Human survival depends on the trillions of microbes that that inhabit our bodies. In a healthy person, those bacteria, fungi and viruses - the human microbiota - are well balanced. But shifts in the makeup and function of those populations can lead to diseases.

New approaches in metagenomics - which examines the genomic makeup of an entire organism, including its microbial communities - are now making such research possible.

Despite their critical role in human health, the vast microbial populations within humans are largely unexplored. IGS scientists are important players in an international effort - the Human Microbiome Project - to fill that knowledge gap.

We are not alone! Trillions of microbes (collectively known as the human microbiota) reside on and in the human body.
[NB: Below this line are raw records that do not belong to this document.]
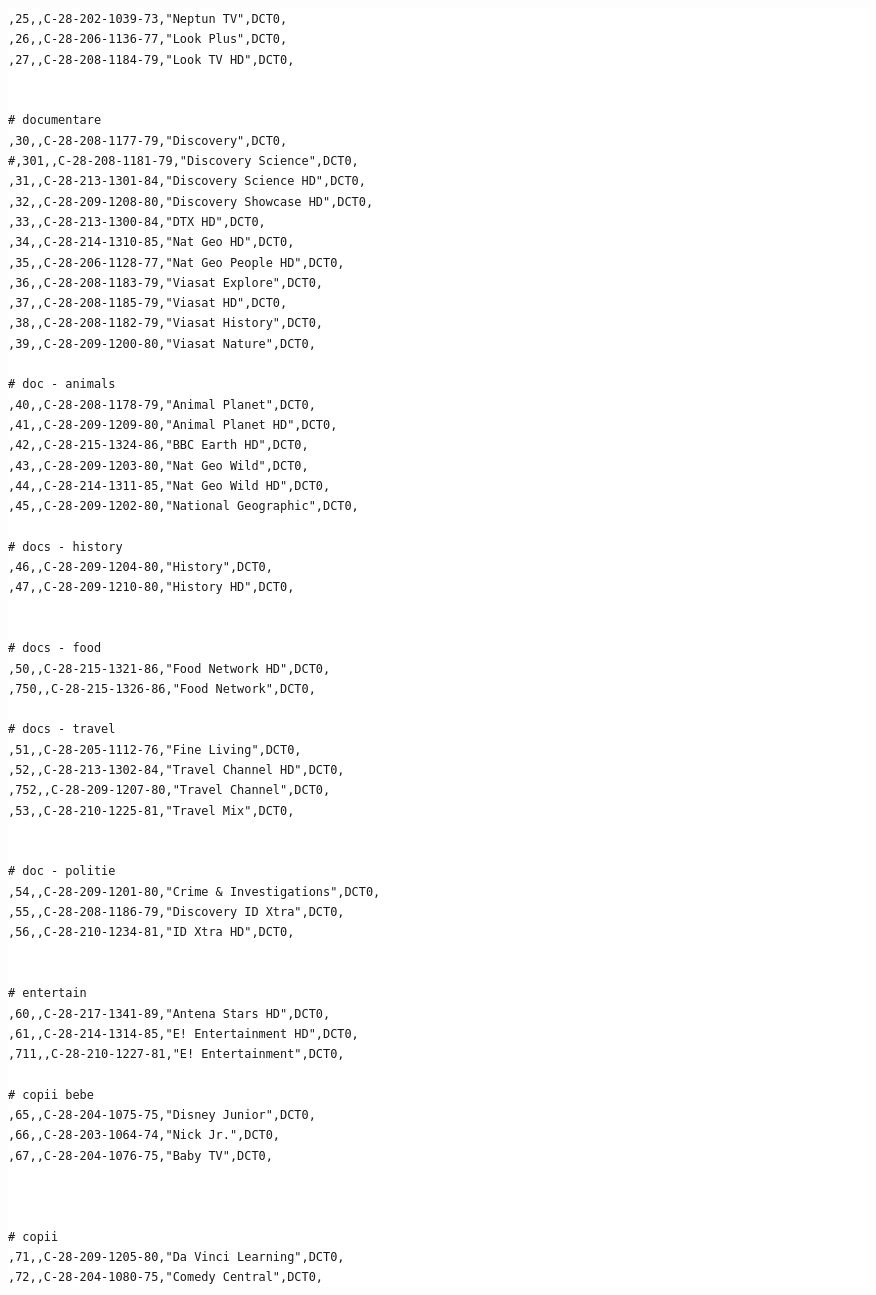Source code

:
 ```csv
,25,,C-28-202-1039-73,"Neptun TV",DCT0,
,26,,C-28-206-1136-77,"Look Plus",DCT0,
,27,,C-28-208-1184-79,"Look TV HD",DCT0,


# documentare
,30,,C-28-208-1177-79,"Discovery",DCT0,
#,301,,C-28-208-1181-79,"Discovery Science",DCT0,
,31,,C-28-213-1301-84,"Discovery Science HD",DCT0,
,32,,C-28-209-1208-80,"Discovery Showcase HD",DCT0,
,33,,C-28-213-1300-84,"DTX HD",DCT0,
,34,,C-28-214-1310-85,"Nat Geo HD",DCT0,
,35,,C-28-206-1128-77,"Nat Geo People HD",DCT0,
,36,,C-28-208-1183-79,"Viasat Explore",DCT0,
,37,,C-28-208-1185-79,"Viasat HD",DCT0,
,38,,C-28-208-1182-79,"Viasat History",DCT0,
,39,,C-28-209-1200-80,"Viasat Nature",DCT0,

# doc - animals
,40,,C-28-208-1178-79,"Animal Planet",DCT0,
,41,,C-28-209-1209-80,"Animal Planet HD",DCT0,
,42,,C-28-215-1324-86,"BBC Earth HD",DCT0,
,43,,C-28-209-1203-80,"Nat Geo Wild",DCT0,
,44,,C-28-214-1311-85,"Nat Geo Wild HD",DCT0,
,45,,C-28-209-1202-80,"National Geographic",DCT0,

# docs - history
,46,,C-28-209-1204-80,"History",DCT0,
,47,,C-28-209-1210-80,"History HD",DCT0,


# docs - food
,50,,C-28-215-1321-86,"Food Network HD",DCT0,
,750,,C-28-215-1326-86,"Food Network",DCT0,

# docs - travel
,51,,C-28-205-1112-76,"Fine Living",DCT0,
,52,,C-28-213-1302-84,"Travel Channel HD",DCT0,
,752,,C-28-209-1207-80,"Travel Channel",DCT0,
,53,,C-28-210-1225-81,"Travel Mix",DCT0,


# doc - politie
,54,,C-28-209-1201-80,"Crime & Investigations",DCT0,
,55,,C-28-208-1186-79,"Discovery ID Xtra",DCT0,
,56,,C-28-210-1234-81,"ID Xtra HD",DCT0,


# entertain
,60,,C-28-217-1341-89,"Antena Stars HD",DCT0,
,61,,C-28-214-1314-85,"E! Entertainment HD",DCT0,
,711,,C-28-210-1227-81,"E! Entertainment",DCT0,

# copii bebe
,65,,C-28-204-1075-75,"Disney Junior",DCT0,
,66,,C-28-203-1064-74,"Nick Jr.",DCT0,
,67,,C-28-204-1076-75,"Baby TV",DCT0,



# copii
,71,,C-28-209-1205-80,"Da Vinci Learning",DCT0,
,72,,C-28-204-1080-75,"Comedy Central",DCT0,
```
Our bodies contain 10 times more microbial cells than human cells; the adult human colon alone contains up to 100 trillion bacteria.

Deepening the understanding of those microbial communities in places like the human gut will help scientists nail down their exact roles in health and disease. Such microbes encode metabolic pathways that are not present in human genomes, but that are essential for our survival.

Shifts in the makeup and function of these microbial populations can be associated with a number of acute and chronic diseases. These include inflammatory bowel disease, obesity, cardiovascular disease, eczema and other skin diseases, vaginal conditions and even certain types of cancer.

Jacques Ravel on Vaginal Microbiome

Most of these microbes are not the types that cause illness or infections. Rather, our bodies have evolved to work in concert with these organisms to help us digest many of the foods that we eat, break down toxic compounds we ingest on a daily basis and play an important role in keeping pathogenic organisms in check.

As IGS and other scientists reconsider a number of familiar diseases in the context of microbial ecology, exciting prospects emerge for designing, implementing, and monitoring strategies for intentionally manipulating the human microbiota to optimize our health.